Qualche cacciatore si lamenta chiedendosi perché le associazioni non hanno fatto nulla per evitare l’affissione di questi manifesti. Punto primo le associazioni venatorie non hanno compiti di censura e non si occupano di spazi pubblicitari. Punto secondo come saremmo potuti venirne a conoscenza in anticipo? Punto terzo abbiamo già richiesto ufficialmente se i manifesti hanno tutte le autorizzazioni e i nostri legali stanno valutando se ci sono gli estremi per procedere legalmente viste le immagini offensive. Ma la suonata non cambia: gli animalisti spendono i soldi per criticare e attaccare la caccia e i cacciatori spendono soldi per donare attrezzature agli ospedali, ai volontari delle ambulanze, a chi soffre.

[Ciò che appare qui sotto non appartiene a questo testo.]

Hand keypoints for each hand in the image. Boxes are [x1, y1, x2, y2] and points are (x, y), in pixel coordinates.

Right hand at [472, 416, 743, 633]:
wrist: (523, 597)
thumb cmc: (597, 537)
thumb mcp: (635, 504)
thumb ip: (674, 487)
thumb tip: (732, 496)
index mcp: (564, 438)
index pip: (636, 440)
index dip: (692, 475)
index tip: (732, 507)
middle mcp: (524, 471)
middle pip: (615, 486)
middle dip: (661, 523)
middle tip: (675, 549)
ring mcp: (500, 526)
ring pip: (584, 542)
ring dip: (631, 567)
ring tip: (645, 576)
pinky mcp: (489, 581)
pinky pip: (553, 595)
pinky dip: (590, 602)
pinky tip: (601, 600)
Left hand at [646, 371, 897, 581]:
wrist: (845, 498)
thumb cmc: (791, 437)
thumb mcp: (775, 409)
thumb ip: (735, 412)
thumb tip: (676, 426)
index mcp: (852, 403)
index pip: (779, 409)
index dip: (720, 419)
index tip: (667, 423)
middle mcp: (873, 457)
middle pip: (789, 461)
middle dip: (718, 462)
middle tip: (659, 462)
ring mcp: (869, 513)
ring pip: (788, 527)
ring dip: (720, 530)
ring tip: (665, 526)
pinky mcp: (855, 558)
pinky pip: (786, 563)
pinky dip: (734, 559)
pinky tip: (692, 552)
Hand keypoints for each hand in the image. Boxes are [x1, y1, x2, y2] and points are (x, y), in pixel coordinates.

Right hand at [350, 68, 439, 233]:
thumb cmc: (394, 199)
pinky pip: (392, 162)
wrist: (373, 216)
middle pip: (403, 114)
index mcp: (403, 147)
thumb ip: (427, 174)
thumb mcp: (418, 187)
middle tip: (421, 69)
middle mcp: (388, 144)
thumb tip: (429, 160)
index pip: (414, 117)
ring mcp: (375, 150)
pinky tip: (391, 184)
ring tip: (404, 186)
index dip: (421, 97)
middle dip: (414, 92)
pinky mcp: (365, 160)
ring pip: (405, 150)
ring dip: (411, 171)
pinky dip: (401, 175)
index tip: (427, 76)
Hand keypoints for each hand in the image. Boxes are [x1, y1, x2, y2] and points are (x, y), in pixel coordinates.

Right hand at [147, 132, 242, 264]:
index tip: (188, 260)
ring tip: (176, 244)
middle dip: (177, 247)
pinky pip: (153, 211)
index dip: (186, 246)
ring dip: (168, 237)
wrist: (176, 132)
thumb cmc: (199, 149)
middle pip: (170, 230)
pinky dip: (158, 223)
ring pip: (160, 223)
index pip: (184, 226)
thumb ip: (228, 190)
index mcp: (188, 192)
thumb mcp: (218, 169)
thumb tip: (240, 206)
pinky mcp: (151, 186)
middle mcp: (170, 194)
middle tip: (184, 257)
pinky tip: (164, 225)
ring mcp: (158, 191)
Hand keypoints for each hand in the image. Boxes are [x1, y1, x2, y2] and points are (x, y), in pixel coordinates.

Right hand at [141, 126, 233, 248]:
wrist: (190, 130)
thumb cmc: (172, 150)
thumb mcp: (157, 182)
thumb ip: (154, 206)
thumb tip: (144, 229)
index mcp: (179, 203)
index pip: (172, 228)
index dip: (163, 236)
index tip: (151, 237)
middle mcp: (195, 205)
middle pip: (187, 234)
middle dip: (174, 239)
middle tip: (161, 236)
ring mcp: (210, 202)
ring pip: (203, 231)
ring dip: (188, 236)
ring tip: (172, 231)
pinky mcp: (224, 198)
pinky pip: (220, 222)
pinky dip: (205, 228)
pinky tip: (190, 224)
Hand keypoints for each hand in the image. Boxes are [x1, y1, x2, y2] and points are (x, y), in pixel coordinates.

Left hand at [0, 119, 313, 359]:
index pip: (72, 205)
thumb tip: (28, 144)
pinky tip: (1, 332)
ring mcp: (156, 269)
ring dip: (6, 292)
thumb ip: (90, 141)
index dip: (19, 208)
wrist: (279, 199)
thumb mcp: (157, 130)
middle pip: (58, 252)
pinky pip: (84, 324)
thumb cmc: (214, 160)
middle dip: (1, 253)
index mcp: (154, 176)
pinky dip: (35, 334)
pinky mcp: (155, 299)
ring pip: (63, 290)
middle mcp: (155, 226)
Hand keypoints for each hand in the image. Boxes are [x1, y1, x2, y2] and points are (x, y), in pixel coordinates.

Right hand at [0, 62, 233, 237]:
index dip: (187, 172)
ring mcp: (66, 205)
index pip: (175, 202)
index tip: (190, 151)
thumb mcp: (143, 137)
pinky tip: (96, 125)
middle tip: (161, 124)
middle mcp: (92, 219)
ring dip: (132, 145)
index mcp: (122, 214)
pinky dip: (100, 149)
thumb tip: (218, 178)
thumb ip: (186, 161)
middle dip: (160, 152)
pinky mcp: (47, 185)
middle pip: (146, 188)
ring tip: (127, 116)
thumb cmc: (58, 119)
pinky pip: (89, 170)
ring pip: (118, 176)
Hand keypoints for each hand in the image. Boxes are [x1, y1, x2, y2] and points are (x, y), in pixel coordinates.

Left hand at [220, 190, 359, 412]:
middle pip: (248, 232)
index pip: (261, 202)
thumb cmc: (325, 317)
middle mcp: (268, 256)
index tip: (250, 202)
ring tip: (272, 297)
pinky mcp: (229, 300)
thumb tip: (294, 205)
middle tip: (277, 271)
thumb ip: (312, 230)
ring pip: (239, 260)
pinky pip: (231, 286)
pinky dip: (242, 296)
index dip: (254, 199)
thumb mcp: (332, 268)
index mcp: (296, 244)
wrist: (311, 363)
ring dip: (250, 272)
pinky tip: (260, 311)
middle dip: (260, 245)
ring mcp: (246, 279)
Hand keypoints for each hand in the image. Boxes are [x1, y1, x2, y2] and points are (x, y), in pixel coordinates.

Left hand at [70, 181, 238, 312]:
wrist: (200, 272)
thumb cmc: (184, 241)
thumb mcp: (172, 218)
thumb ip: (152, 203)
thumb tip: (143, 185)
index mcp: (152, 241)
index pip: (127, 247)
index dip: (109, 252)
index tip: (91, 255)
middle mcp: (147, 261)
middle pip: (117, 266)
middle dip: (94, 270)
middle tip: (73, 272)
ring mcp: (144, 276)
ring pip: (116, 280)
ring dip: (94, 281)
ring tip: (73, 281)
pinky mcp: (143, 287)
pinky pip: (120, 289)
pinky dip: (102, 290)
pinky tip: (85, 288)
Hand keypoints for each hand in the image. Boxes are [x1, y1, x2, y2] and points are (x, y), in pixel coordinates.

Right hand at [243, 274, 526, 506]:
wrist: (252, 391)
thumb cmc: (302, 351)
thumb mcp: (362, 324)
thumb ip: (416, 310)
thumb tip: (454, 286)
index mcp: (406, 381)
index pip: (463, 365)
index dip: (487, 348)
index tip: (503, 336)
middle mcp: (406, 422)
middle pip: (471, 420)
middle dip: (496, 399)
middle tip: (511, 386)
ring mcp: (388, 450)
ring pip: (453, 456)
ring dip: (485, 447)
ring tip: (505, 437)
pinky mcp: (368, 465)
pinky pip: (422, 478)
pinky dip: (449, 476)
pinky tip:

E sei cacciatori fossero in grado, ma ci vogliono i fondi e non le parole dei soliti tastieristi socializzati, di realizzare delle iniziative di riqualificazione di habitat avremmo dei formidabili esempi concreti e a disposizione di tutti i cittadini di come si può migliorare l’ambiente e di quali sono le cause oggettive dell’impoverimento di specie e ambienti naturali. Ma ci vuole uno sforzo importante da parte di tutte le associazioni venatorie, alcune delle quali sono invece impegnate in ogni modo a screditare i colleghi per poter aumentare di qualche tesserato. Federcaccia ha già formulato proposte, abbiamo già detto quale può essere un progetto da percorrere insieme senza perdere la propria identità.
Basterebbero pochi euro a cacciatore e potremmo riprenderci grandi soddisfazioni sia nei confronti degli animalisti che nei confronti di quella burocrazia che osteggia continuamente in modo infido l’attività venatoria. Ci vuole solo una forte volontà condivisa: insieme, tutti i cacciatori possono dire ancora molto, isolati e divisi restano solo padroni delle tastiere dei propri pc e dei propri smartphone e poco più. Più di 50.000 cacciatori lombardi uniti non sotto una bandiera ma per un progetto concreto e condiviso potrebbero incidere in modo decisivo, forte, autorevole. Superiamo insieme divisioni futili e banali e concentriamoci per contrastare chi oggi se la ride per aver esposto un manifesto di cattivo gusto!